Population (2012 Census)
- • Total: 10,217
- • Density: 58.18/km^{2} (150.7/sq mi)
- • Urban: 6,628
- • Rural: 1,973

Sex
- • Men: 4,369
- • Women: 4,232
- Time zone: UTC-4 (CLT)
- • Summer (DST): UTC-3 (CLST)
- Area code: (+56) 35
- Website: Municipality of Algarrobo

= Algarrobo, Chile =

Algarrobo (/es/) is a Chilean city and commune in San Antonio Province, Valparaíso Region. Located on the country's central coast, it is a popular summer resort for the population of Santiago. It is an upscale community near El Quisco and Valparaíso. The San Alfonso del Mar resort, located north of the city, is home to the world's largest outdoor pool.

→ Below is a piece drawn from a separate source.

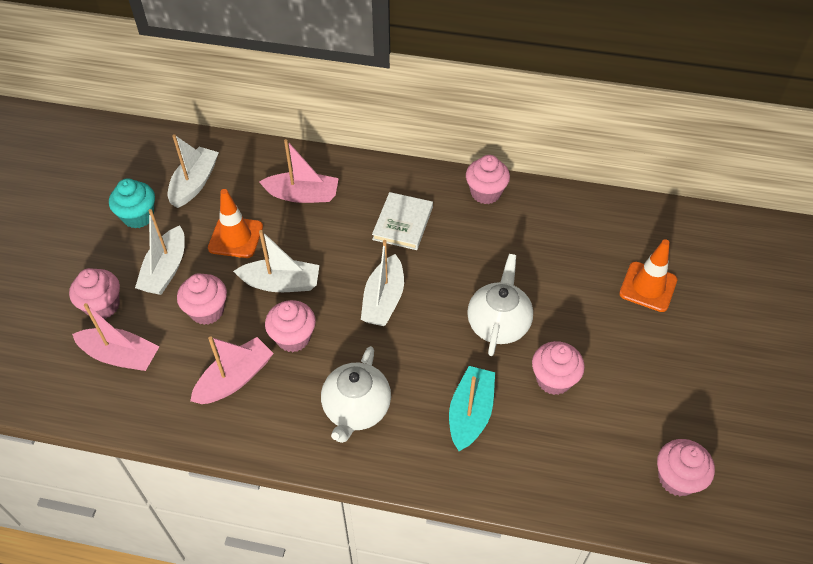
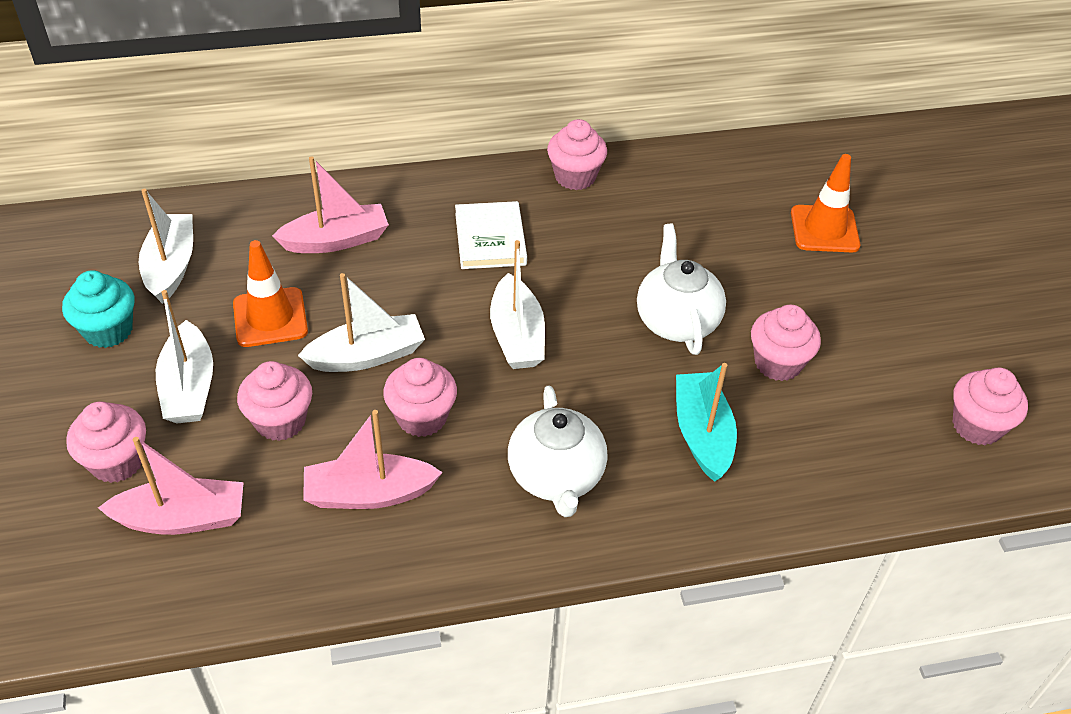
camera: 25 degrees left, 5 degrees down
pink boat [190,337,274,404] -> pink boat turned 120 degrees counterclockwise [303,410,443,509]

Islote Pájaros Niños is a nature sanctuary on a rocky islet close to the shore, which is home to colonies of Humboldt penguins, Peruvian pelicans, and Guanay cormorants.

==Demographics==
According to the 2002 census of the National Statistics Institute, Algarrobo spans an area of 175.6 sqkm and has 8,601 inhabitants (4,369 men and 4,232 women). Of these, 6,628 (77.1%) lived in urban areas and 1,973 (22.9%) lived in rural areas. The population grew by 44.1% (2,633 persons) between the 1992 and 2002 censuses.

==Administration==
As a commune, Algarrobo is a third-level administrative division of Chile administered by a municipal council, headed by an alcalde who is directly elected every four years. The 2008-2012 alcalde is Jorge Luis Pizarro Romero. The council has the following members:
- Hipólito Aravena Escobar. (PDC)
- Manuel Catalan Aranda. (PDC)
- Javier Fuentes Torrealba (RN)
- Luís Núñez Berríos. (RN)
- Antonieta Sandoval Solís. (PDC)
- José Yanez Maldonado (Ind.)

Within the electoral divisions of Chile, Algarrobo is represented in the Chamber of Deputies by María José Hoffmann (UDI) and Víctor Torres (PDC) as part of the 15th electoral district (together with San Antonio, Santo Domingo, Cartagena, El Tabo, El Quisco and Casablanca). The commune is represented in the Senate by Francisco Chahuán Chahuán (RN) and Ricardo Lagos Weber (PPD) as part of the 6th senatorial constituency (Valparaíso-Coast).